Sian swallowed. "I didn't know I remembered it either."

That earned a faint smile from her. The kind that didn't quite reach her eyes. They stood there, two people bound by a past they had never properly buried. Once, they had been inseparable sharing secrets, winters, and quiet moments that felt endless. Once, the world had made sense because they faced it together. Then something broke. Not loudly. Not all at once. It fractured slowly, like ice under too much weight. Neither of them moved closer. Snow continued to fall, heavier now, as if the sky was impatient.

"I only come here during winter," Fiore said after a while. "I don't know why."

Sian nodded. "Me too."

Another pause.

"What are you waiting for?" she asked.

He hesitated. "I don't know. A train, maybe."

Fiore glanced at the silent tracks. "There hasn't been one here in decades."

"I know."

Yet, even as he said it, the air shifted.

The temperature dropped not sharply, but deeply, the kind of cold that seeped into bone and memory alike. The lights above the platform flickered once… twice… then turned on.

Both of them froze.

The clock above them began to move.

Tick.

Tick.

Tick.

Sian's heart pounded. "Fiore… do you see that?"

She nodded slowly, eyes wide. "This isn't normal."

The ground trembled faintly. Snow that had already settled lifted into the air, swirling upward instead of falling down. The tracks gleamed as if polished by unseen hands. Then they heard it. A sound long forgotten. A train whistle.

Low. Distant. Real.

Fiore took a step back. "Sian, I think we should—"

The train emerged from the mist, its headlights cutting through the snowfall like a blade through fabric. It didn't look modern, nor old. It looked wrong as if it existed between moments rather than in one. The doors slid open. Warm light spilled out, golden and inviting. A voice echoed from within—not loud, but clear.

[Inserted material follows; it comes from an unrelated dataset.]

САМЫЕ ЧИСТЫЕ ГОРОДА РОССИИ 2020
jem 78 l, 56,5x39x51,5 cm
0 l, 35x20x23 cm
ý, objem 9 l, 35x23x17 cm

"Thousand Winter has come. Passengers, please board."

Sian felt something pull at him. Not fear—recognition. Fiore grabbed his sleeve. "This feels like a mistake."

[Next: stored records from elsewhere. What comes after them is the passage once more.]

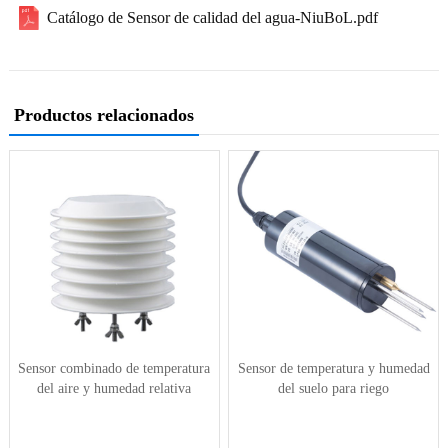
Catálogo de Sensor de calidad del agua-NiuBoL.pdf
Productos relacionados
Sensor combinado de temperatura
Sensor de temperatura y humedad
del aire y humedad relativa
del suelo para riego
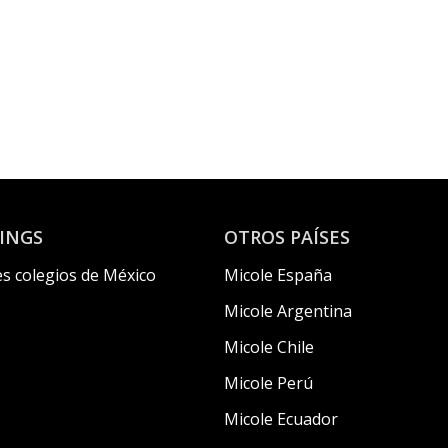
INGS
OTROS PAÍSES
s colegios de México
Micole España
Micole Argentina
Micole Chile
Micole Perú
Micole Ecuador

He looked at her and saw something he hadn't allowed himself to see in years.

Regret.

Hope.

Fear of being left behind again.

"Or a second chance," he said quietly.

They stood at the threshold of the train, snow melting where the light touched it.

"Do you think," Fiore asked, voice trembling, "that if we get on… things will be different?"

Sian didn't answer right away.

He thought of the words he never said. The moment he chose silence instead of honesty. The winter when he convinced himself leaving was kinder than staying.

"I don't know," he finally said. "But I know this—if we don't get on, nothing will ever change."

The train waited.

So did time.

Together, they stepped inside. The doors closed behind them with a soft, final sound. Outside, the station vanished buried under snow, erased from memory once more. And winter began again.